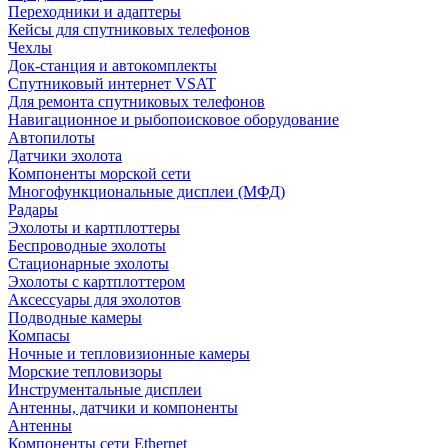
Переходники и адаптеры
Кейсы для спутниковых телефонов
Чехлы
Док-станция и автокомплекты
Спутниковый интернет VSAT
Для ремонта спутниковых телефонов
Навигационное и рыбопоисковое оборудование
Автопилоты
Датчики эхолота
Компоненты морской сети
Многофункциональные дисплеи (МФД)
Радары
Эхолоты и картплоттеры
Беспроводные эхолоты
Стационарные эхолоты
Эхолоты с картплоттером
Аксессуары для эхолотов
Подводные камеры
Компасы
Ночные и тепловизионные камеры
Морские тепловизоры
Инструментальные дисплеи
Антенны, датчики и компоненты
Антенны
Компоненты сети Ethernet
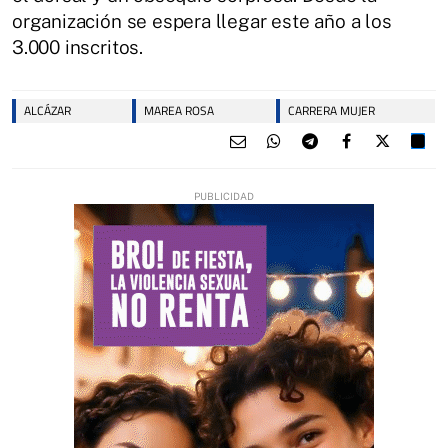
organización se espera llegar este año a los
3.000 inscritos.
ALCÁZAR
MAREA ROSA
CARRERA MUJER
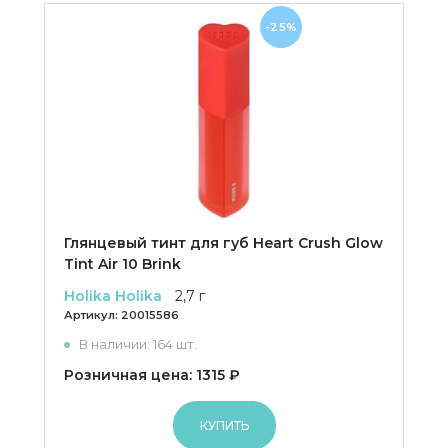
-25%
Глянцевый тинт для губ Heart Crush Glow
Tint Air 10 Brink
Holika Holika
2,7 г
Артикул:
20015586
В наличии: 164 шт.
Розничная цена: 1315 ₽
КУПИТЬ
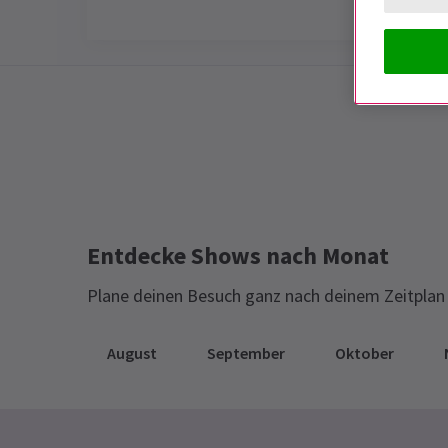
Special notes
DIESE MESSE IST JETZT GESCHLOSSE
Entdecke Shows nach Monat
Plane deinen Besuch ganz nach deinem Zeitplan 
August
September
Oktober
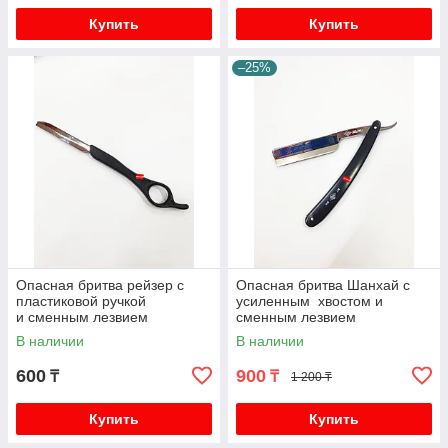
Купить
Купить
–25%
Опасная бритва рейзер с
Опасная бритва Шанхай с
пластиковой ручкой
усиленным хвостом и
и сменным лезвием
сменным лезвием
В наличии
В наличии
600
900
₸
₸
1 200 ₸
Купить
Купить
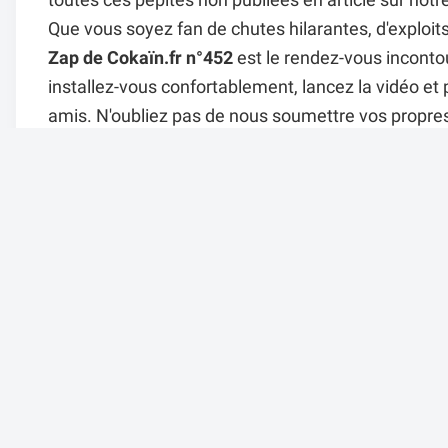
toutes ces pépites non publiées en article sur notre 
Que vous soyez fan de chutes hilarantes, d'exploi
Zap de Cokaïn.fr n°452
est le rendez-vous incontou
installez-vous confortablement, lancez la vidéo et
amis. N'oubliez pas de nous soumettre vos propres 
Il y a 5 mois dans
ZAPPING
par Alexandre.
131 vues
Un avis su
Afficher l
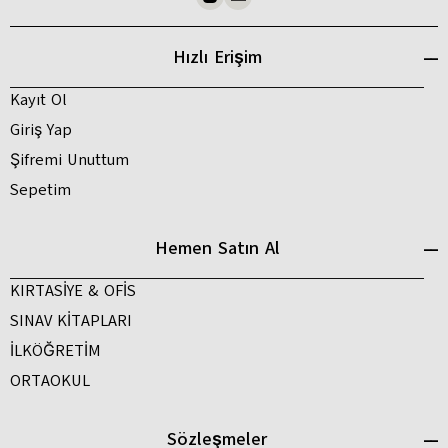
Hızlı Erişim
Kayıt Ol
Giriş Yap
Şifremi Unuttum
Sepetim
Hemen Satın Al
KIRTASİYE & OFİS
SINAV KİTAPLARI
İLKÖĞRETİM
ORTAOKUL
Sözleşmeler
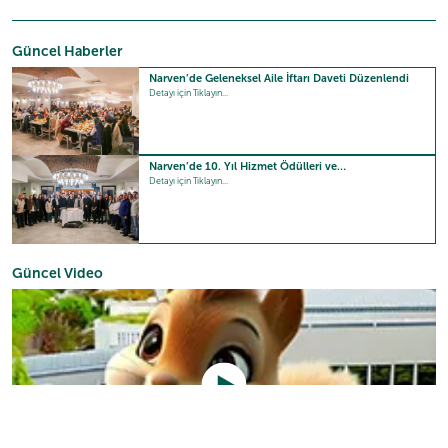
Güncel Haberler
Narven’de Geleneksel Aile İftarı Daveti Düzenlendi
Detayı için Tıklayın...
Narven’de 10. Yıl Hizmet Ödülleri ve…
Detayı için Tıklayın...
Güncel Video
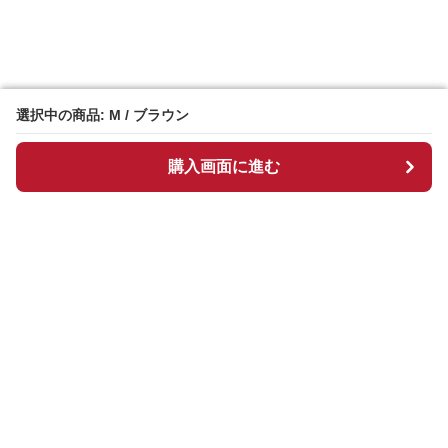
選択中の商品: M / ブラウン
選択中の商品: M / ブラウン
購入画面に進む
購入画面に進む
Chekkuru
について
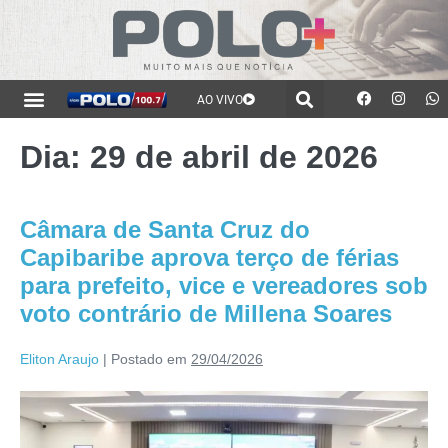
AO VIVO
Dia:
29 de abril de 2026
Câmara de Santa Cruz do
Capibaribe aprova terço de férias
para prefeito, vice e vereadores sob
voto contrário de Millena Soares
Eliton Araujo
|
Postado em
29/04/2026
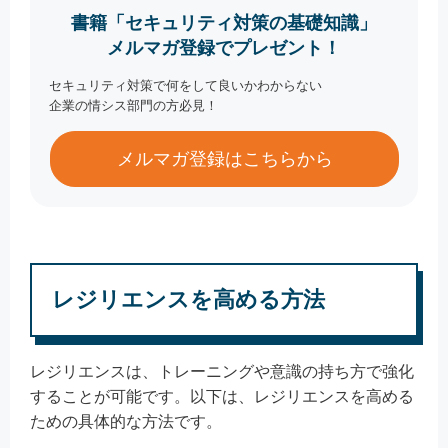
書籍「セキュリティ対策の基礎知識」
メルマガ登録でプレゼント！
セキュリティ対策で何をして良いかわからない
企業の情シス部門の方必見！
メルマガ登録はこちらから
レジリエンスを高める方法
レジリエンスは、トレーニングや意識の持ち方で強化
することが可能です。以下は、レジリエンスを高める
ための具体的な方法です。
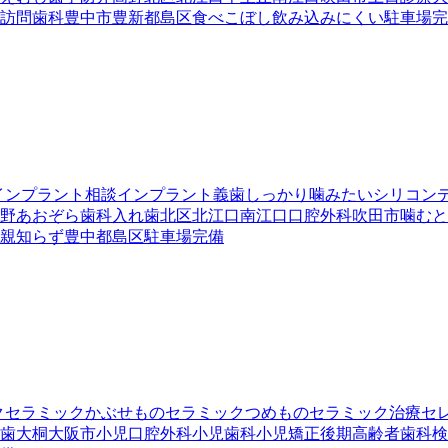
訪問歯科
豊中市
豊新
都島区
食べこぼし
飲み込みにくい
駐車場完
インプラント相談
インプラント義歯
しっかり噛みたい
シリコン
野あおぞら歯科
入れ歯
北区
北江口
南江口
口腔外科
吹田市
噛むと
親知らず
豊中
都島区
駐車場完備
ク
セラミックかぶせもの
セラミックつめもの
セラミック治療
セ
歯
大桐
大阪市
小児口腔外科
小児歯科
小児矯正
後期高齢者歯科検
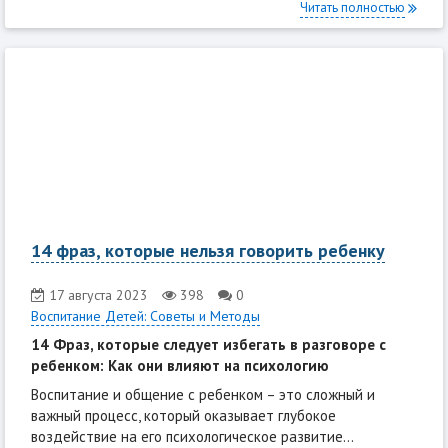
Читать полностью
14 фраз, которые нельзя говорить ребенку
17 августа 2023
398
0
Воспитание Детей: Советы и Методы
14 Фраз, которые следует избегать в разговоре с
ребенком: Как они влияют на психологию
Воспитание и общение с ребенком – это сложный и
важный процесс, который оказывает глубокое
воздействие на его психологическое развитие...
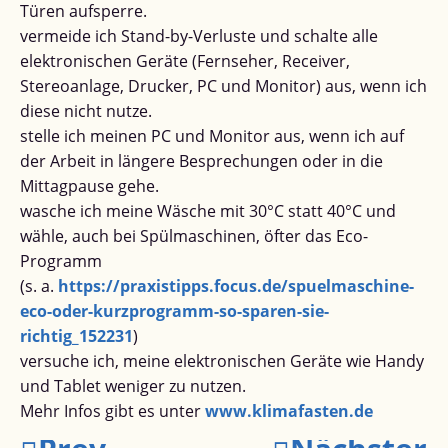
Türen aufsperre.
vermeide ich Stand-by-Verluste und schalte alle
elektronischen Geräte (Fernseher, Receiver,
Stereoanlage, Drucker, PC und Monitor) aus, wenn ich
diese nicht nutze.
stelle ich meinen PC und Monitor aus, wenn ich auf
der Arbeit in längere Besprechungen oder in die
Mittagpause gehe.
wasche ich meine Wäsche mit 30°C statt 40°C und
wähle, auch bei Spülmaschinen, öfter das Eco-
Programm
(s. a.
https://praxistipps.focus.de/spuelmaschine-
eco-oder-kurzprogramm-so-sparen-sie-
richtig_152231
)
versuche ich, meine elektronischen Geräte wie Handy
und Tablet weniger zu nutzen.
Mehr Infos gibt es unter
www.klimafasten.de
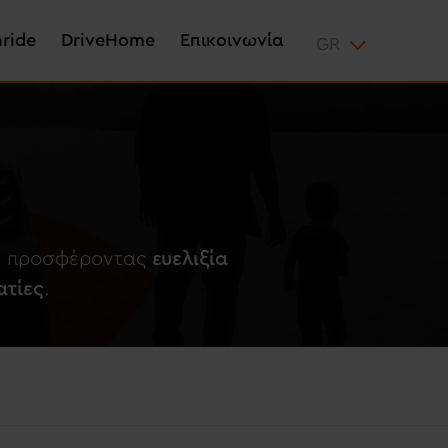
aride
DriveHome
Επικοινωνία
ων προσφέροντας
ευελιξία
ατίες
.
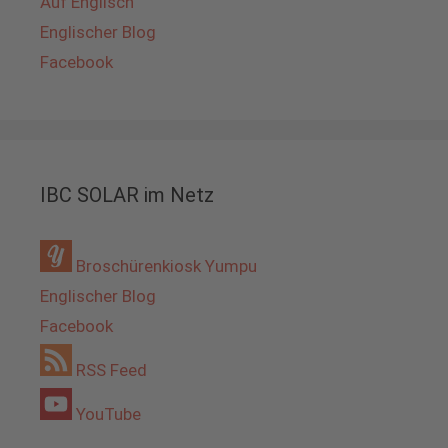
Auf Englisch
Englischer Blog
Facebook
IBC SOLAR im Netz
Broschürenkiosk Yumpu
Englischer Blog
Facebook
RSS Feed
YouTube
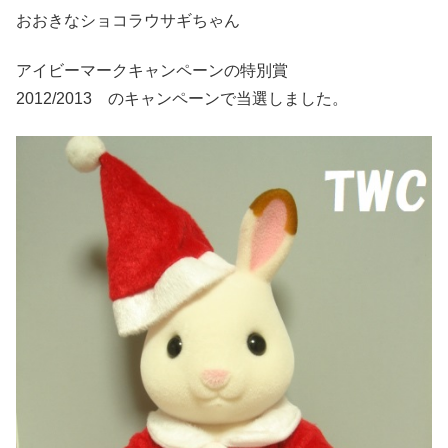
おおきなショコラウサギちゃん
アイビーマークキャンペーンの特別賞
2012/2013 のキャンペーンで当選しました。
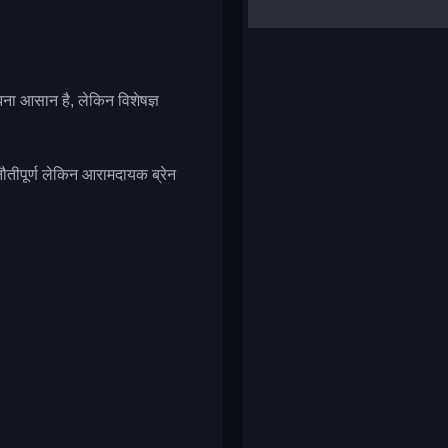
yalla ludo
reversi
klondike solitaire
ना आसान है, लेकिन विशेषज्ञ
ौतीपूर्ण लेकिन आरामदायक ब्रेन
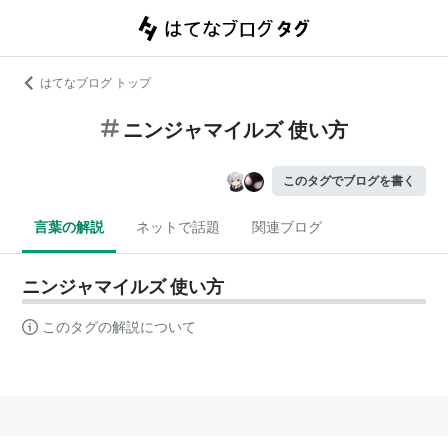
はてなブログ トップ
ニンジャマイルズ 使い方
このタグでブログを書く
言葉の解説
ネットで話題
関連ブログ
ニンジャマイルズ 使い方
このタグの解説について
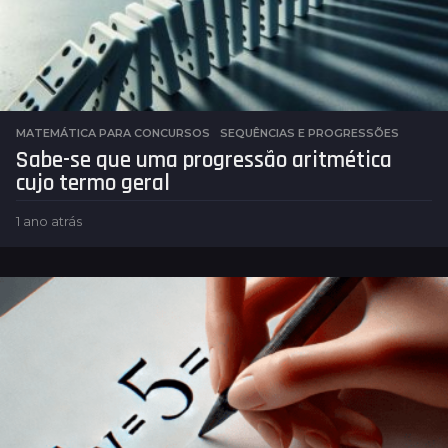
á
s
MATEMÁTICA PARA CONCURSOS
,
SEQUÊNCIAS E PROGRESSÕES
Sabe-se que uma progressão aritmética
cujo termo geral
1 ano atrás
1
a
n
o
a
t
r
á
s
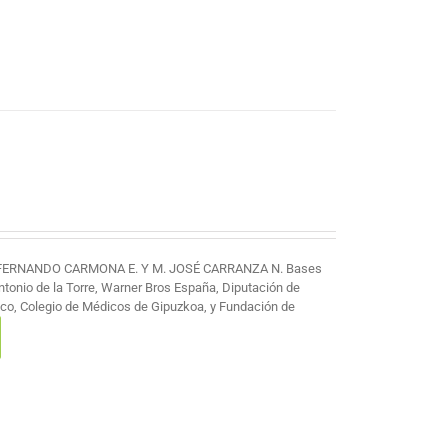
 FERNANDO CARMONA E. Y M. JOSÉ CARRANZA N. Bases
Antonio de la Torre, Warner Bros España, Diputación de
co, Colegio de Médicos de Gipuzkoa, y Fundación de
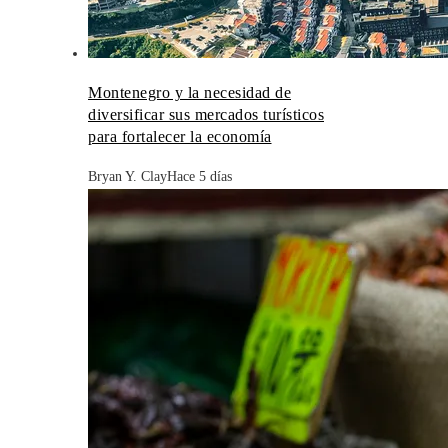
Montenegro y la necesidad de
diversificar sus mercados turísticos
para fortalecer la economía
Bryan Y. Clay
Hace 5 días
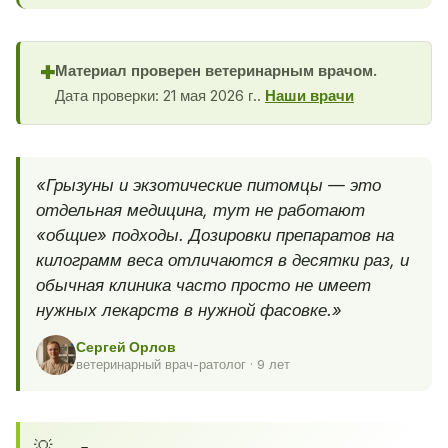
Материал проверен ветеринарным врачом.
✚
Дата проверки: 21 мая 2026 г..
Наши врачи
«Грызуны и экзотические питомцы — это
отдельная медицина, тут не работают
«общие» подходы. Дозировки препаратов на
килограмм веса отличаются в десятки раз, и
обычная клиника часто просто не имеет
нужных лекарств в нужной фасовке.»
Сергей Орлов
ветеринарный врач-ратолог · 9 лет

● ● ● ● ● ● ●

## [TO-DO ITEM]
Only the lines from the beginning of the records through the line bearing "Морские тепловизоры" belong in the answer, copied word for word with pictures left out.

## [OUTPUT OF THE EXERCISE]
Переходники и адаптеры
Кейсы для спутниковых телефонов
Чехлы
Док-станция и автокомплекты
Спутниковый интернет VSAT
Для ремонта спутниковых телефонов
Навигационное и рыбопоисковое оборудование
Автопилоты
Датчики эхолота
Компоненты морской сети
Многофункциональные дисплеи (МФД)
Радары
Эхолоты и картплоттеры
Беспроводные эхолоты
Стационарные эхолоты
Эхолоты с картплоттером
Аксессуары для эхолотов
Подводные камеры
Компасы
Ночные и тепловизионные камеры
Морские тепловизоры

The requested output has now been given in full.